Here’s a breakdown of the different types of legal fees involved in a property purchase in the UK:
Searches and Checks: This includes verifying title deeds, property searches, and checking for any local or environmental restrictions that might affect the property.
Contract Preparation: Your solicitor will draft and review the legal contracts involved in the purchase, ensuring they protect your interests and comply with all legal requirements.
Legal Advice: Your solicitor will provide you with guidance and advice on various legal aspects of the purchase, including property taxes, stamp dutyA tax paid by the buyer when purchasing a property., and any potential risks or liabilities.
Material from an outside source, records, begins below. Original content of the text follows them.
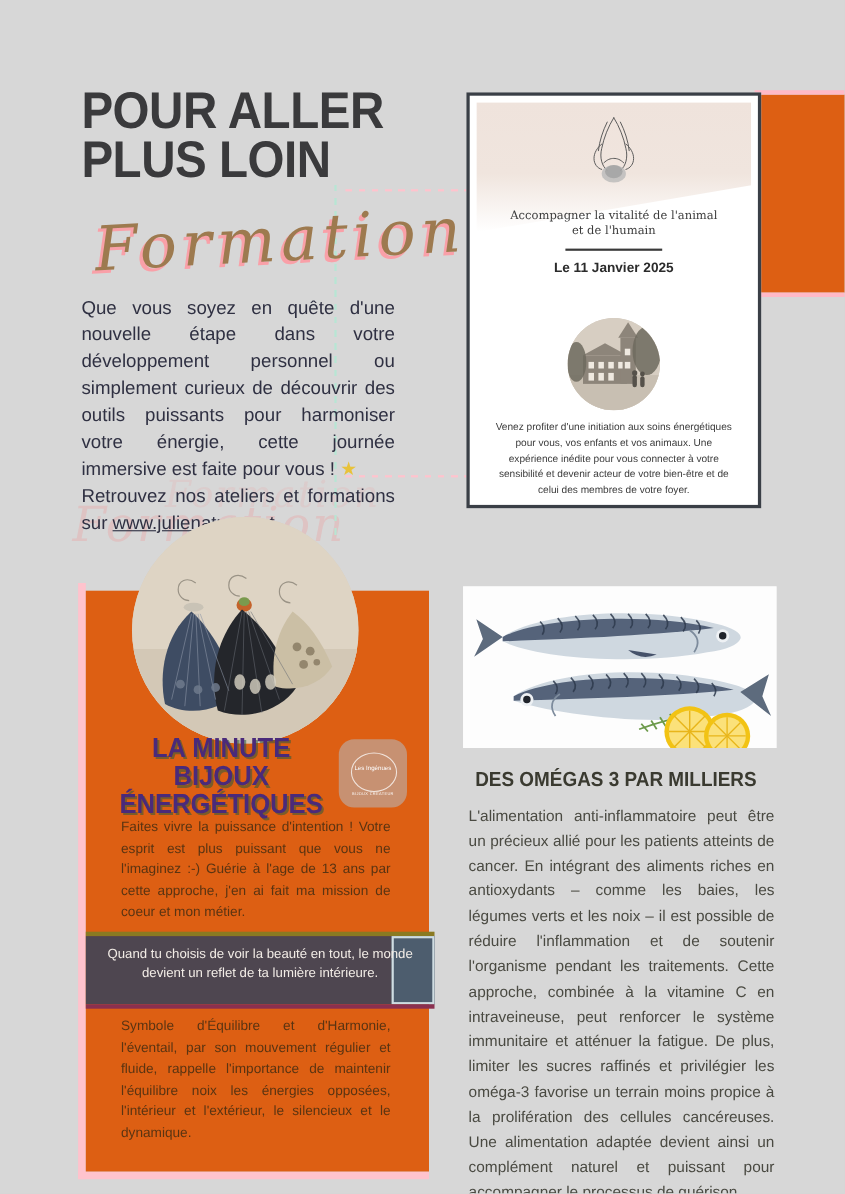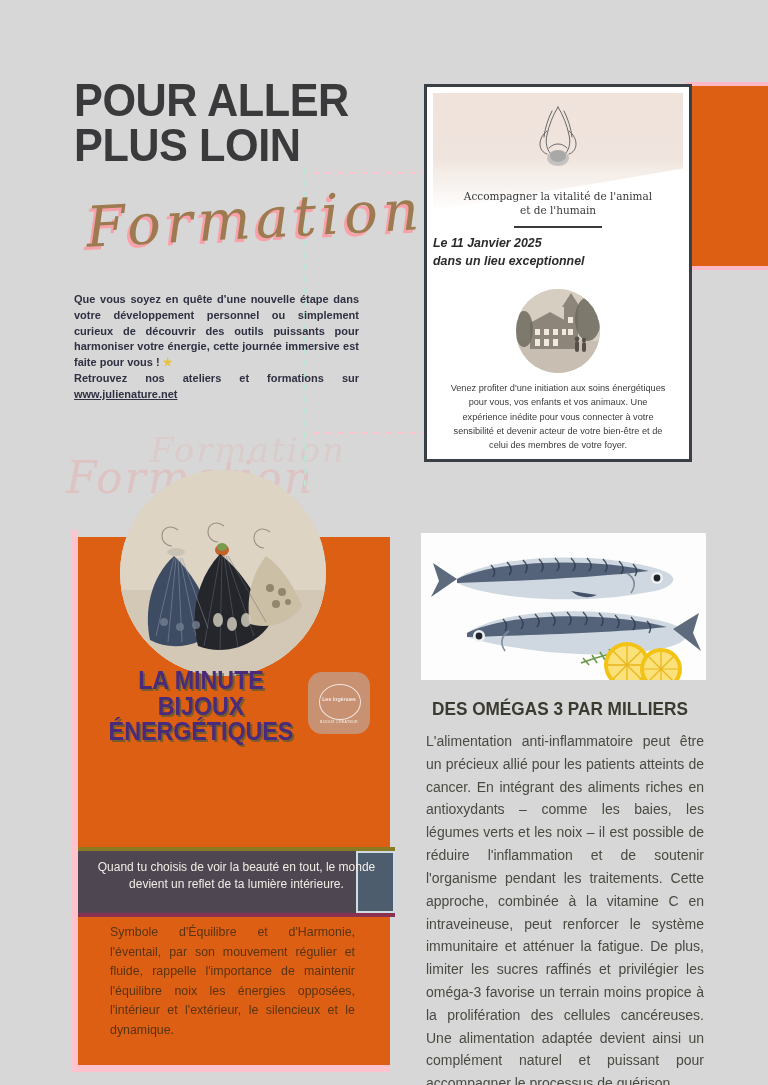--- a/index.html
+++ b/index.html
@@ -88,26 +88,25 @@
     white-space: nowrap;
     transform: rotate(-3deg);
   }
 
   
   .intro {
     position: absolute;
     left: 74px;
     top: 268px;
     width: 285px;
-    font-size: 11px;
+    font-size: 17px;
     line-height: 1.44;
-    font-weight: 700;
+    font-weight: 400;
     color: #2f3042;
     text-align: justify;
-    margin-top: 24px;
   }
   .intro .star { color: #e8c23a; }
   .intro a {
     color: #2f3042;
     text-decoration: underline;
   }
 
   
   .flyer {
     position: absolute;
@@ -165,22 +164,22 @@
     top: 133px;
     width: 88px;
     height: 2px;
     margin-left: -44px;
     background: #3a3a3a;
   }
   .flyer-date {
     position: absolute;
     left: 0; right: 0;
     top: 142px;
+    text-align: center;
     font-family: "Liberation Sans", sans-serif;
-    font-style: italic;
     font-weight: 700;
     font-size: 12.4px;
     line-height: 1.45;
     color: #2b2b2b;
   }
   .flyer-photo {
     position: absolute;
     left: 50%;
     top: 196px;
     width: 84px;
@@ -425,21 +424,20 @@
         <ellipse cx="39" cy="55" rx="8" ry="6" fill="#9d9d9d" opacity="0.7"></ellipse>
       </svg>
 
       <div class="flyer-tag">
         <div>Accompagner la vitalité de l'animal</div>
         <div>et de l'humain</div>
       </div>
       <div class="flyer-rule"></div>
       <div class="flyer-date">
         <div>Le 11 Janvier 2025</div>
-        <div>dans un lieu exceptionnel</div>
       </div>
 
       <div class="flyer-photo">
         <svg width="84" height="84" viewBox="0 0 84 84">
           <rect width="84" height="84" fill="#d7cec2"></rect>
           <rect x="0" y="52" width="84" height="32" fill="#c8bfb2"></rect>
           <g fill="#8d857a">
             <rect x="14" y="34" width="40" height="26"></rect>
             <polygon points="14,34 34,23 54,34"></polygon>
             <rect x="48" y="18" width="14" height="42"></rect>
@@ -531,20 +529,21 @@
   <div class="bijoux-title">
     <div>LA MINUTE BIJOUX</div>
     <div>ÉNERGÉTIQUES</div>
   </div>
   <div class="badge">
     <div class="badge-ring"></div>
     <div class="badge-name">Les Ingénues</div>
     <div class="badge-sub">BIJOUX CREATEUR</div>
   </div>
 
+  <div class="panel-text panel-text-a">Faites vivre la puissance d'intention ! Votre esprit est plus puissant que vous ne l'imaginez :-) Guérie à l'age de 13 ans par cette approche, j'en ai fait ma mission de coeur et mon métier.</div>
 
   <div class="quote-wrap">
     <div class="quote-bar-top"></div>
     <div class="quote-box"></div>
     <div class="quote-tail"></div>
     <div class="quote-text">Quand tu choisis de voir la beauté en tout, le monde devient un reflet de ta lumière intérieure.</div>
     <div class="quote-bar-bottom"></div>
   </div>
 
   <div class="panel-text panel-text-b">Symbole d'Équilibre et d'Harmonie, l'éventail, par son mouvement régulier et fluide, rappelle l'importance de maintenir l'équilibre noix les énergies opposées, l'intérieur et l'extérieur, le silencieux et le dynamique.</div>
Communication and Liaison: Your solicitor will act as your intermediary, communicating with the seller’s solicitor, the estate agent, and other parties involved in the transaction.
Since solicitors’ fees are not part of the mortgage, you’ll need to cover them out of your own savings or from the proceeds of selling your existing property if you’re a homeowner. However, there are a few strategies you can employ to minimize these costs:
Compare Solicitors: Obtain quotes from multiple solicitors to compare their fees and services.
Communicate Budget: Clearly discuss your budget with your chosen solicitor to ensure they tailor their services accordingly.
DIY Tasks: Complete as much paperwork yourself as possible, such as gathering property documents and filling out forms, to reduce the solicitor’s workload.
Inquire About Discounts: Check if your solicitor offers discounts for first-time buyers, specific property types, or referrals.
While adding legal fees to the mortgage is not an option, you can explore alternative financing methods, such as personal loans or credit cards. However, thoroughly research and compare interest rates and terms before committing to any additional debt.
Inclusion of the legal fees in your remortgage
Your remortgage legal fees need to be paid upfront and are incurred before completion of the remortgage contract – so, strictly speaking, it is not possible to include these costs in your remortgage.
If you have anticipated the likely cost of your remortgage legal fees, of course, you might simply include that amount in the sum you apply to borrow through your remortgage.
If your remortgage lender has offered a free conveyancing service package, you may disregard any need to anticipate the cost, which does not need to be incorporated into the amount you borrow.
Finally, if you are paying your remortgage legal fees yourself, then you are free to instruct conveyancers of your choice and do not need to rely on those chosen by your lender.
Speak to a mortgage broker for further help and advice on this matter.